"You Light Up My Life." Well, okay - maybe not our entire lives. It would be pretty cool if we had back-lighting on every trip to the grocery store, but that’s not really the way it works. Rather, a lighting designer draws up and implements schemes to artistically or aesthetically light a variety of performance venues and fancy shmancy homes. The guy who lit up that concert hall? Lighting designer. The gal who made that dark, shadowy scene in that movie look so foreboding? Lighting designer. The fella who shone a light in your eyes and asked to see your driver’s license? Police officer. Not that we want to take sides, but you really shouldn’t have been driving that fast.

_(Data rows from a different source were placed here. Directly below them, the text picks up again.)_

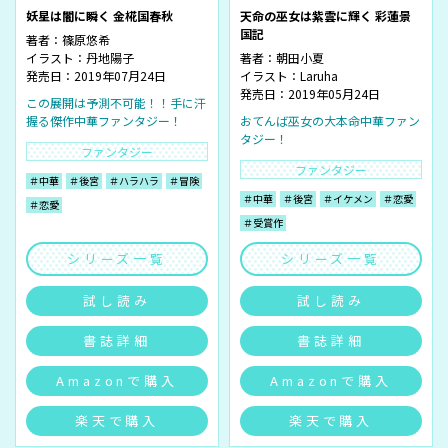
妖星は闇に瞬く 金椛国春秋
天命の巫女は紫雲に輝く 彩蓮景
国記
著者：
篠原悠希
イラスト：
丹地陽子
著者：
朝田小夏
発売日：2019年07月24日
イラスト：
Laruha
発売日：2019年05月24日
この展開は予測不可能！！手に汗
握る傑作中華ファンタジー！
おてんば巫女の大本命中華ファン
タジー！
ファンタジー
ファンタジー
＃中華
＃後宮
＃ハラハラ
＃冒険
＃中華
＃後宮
＃イケメン
＃恋愛
＃恋愛
＃受賞作
シリーズ一覧
シリーズ一覧
試し読み
試し読み
書誌詳細
書誌詳細
Amazonで購入
Amazonで購入
楽天で購入
楽天で購入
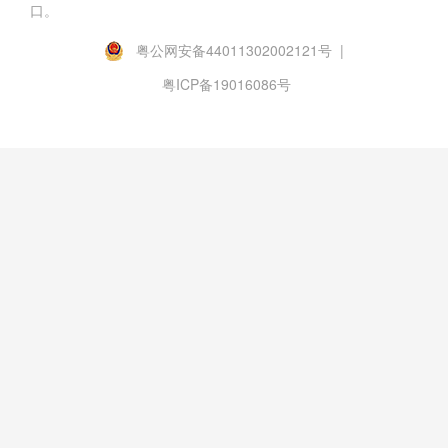
口。
粤公网安备44011302002121号 |
粤ICP备19016086号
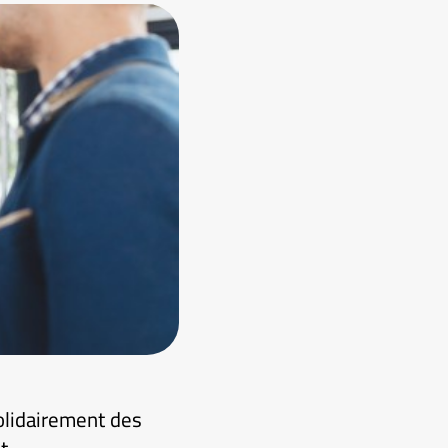
olidairement des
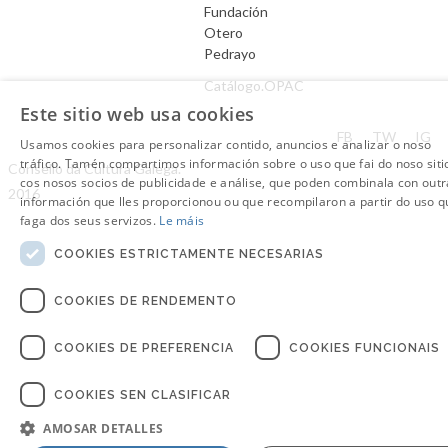
Fundación
Otero
Pedrayo
Catálogo.OPAC
Este sitio web usa cookies
Aviso Legal
FB
TW
IG
Usamos cookies para personalizar contido, anuncios e analizar o noso
tráfico. Tamén compartimos información sobre o uso que fai do noso siti
Consello da Cultura Galega.
cos nosos socios de publicidade e análise, que poden combinala con outr
2016
información que lles proporcionou ou que recompilaron a partir do uso q
faga dos seus servizos.
Le máis
COOKIES ESTRICTAMENTE NECESARIAS
COOKIES DE RENDEMENTO
COOKIES DE PREFERENCIA
COOKIES FUNCIONAIS
COOKIES SEN CLASIFICAR
AMOSAR DETALLES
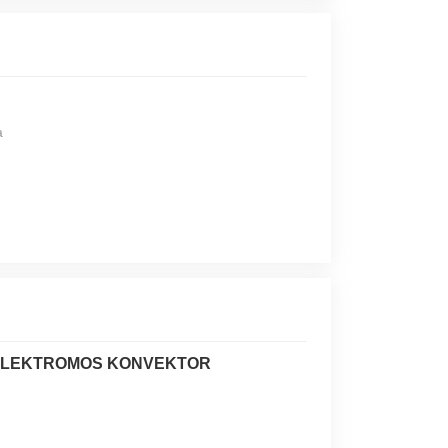
a
 ELEKTROMOS KONVEKTOR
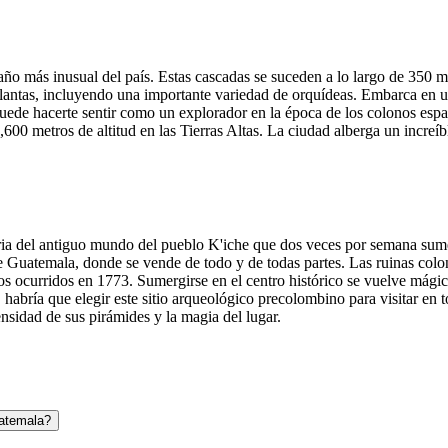
ño más inusual del país. Estas cascadas se suceden a lo largo de 350 
plantas, incluyendo una importante variedad de orquídeas. Embarca en u
 puede hacerte sentir como un explorador en la época de los colonos espa
600 metros de altitud en las Tierras Altas. La ciudad alberga un increíb
a del antiguo mundo del pueblo K'iche que dos veces por semana sumerg
de Guatemala, donde se vende de todo y de todas partes. Las ruinas colo
s ocurridos en 1773. Sumergirse en el centro histórico se vuelve mágico
, habría que elegir este sitio arqueológico precolombino para visitar en 
nsidad de sus pirámides y la magia del lugar.
uatemala?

This job is not just figuring out where to point a bunch of lights and then physically pointing them there. Just as being a photographer isn’t just pointing and clicking a camera (it isn’t). The ability to create a specific mood or atmosphere is a learned skill, and there are always a hundred different variables that come into play when you’re trying to determine the best way to produce a desired effect. What color gel should you use, how can you best mimic natural light, how should you light a particular scene so that it is consistent with the look of the rest of the project? It’s just as much about “design” as it is about “light.”
You may be a lone wolf, or you may be a permanent employee of a lighting design or production company. In the former case, you’re relying on good word of mouth and past experience to continue to get you work; in the latter, you are salaried and you just go where the boss sends you.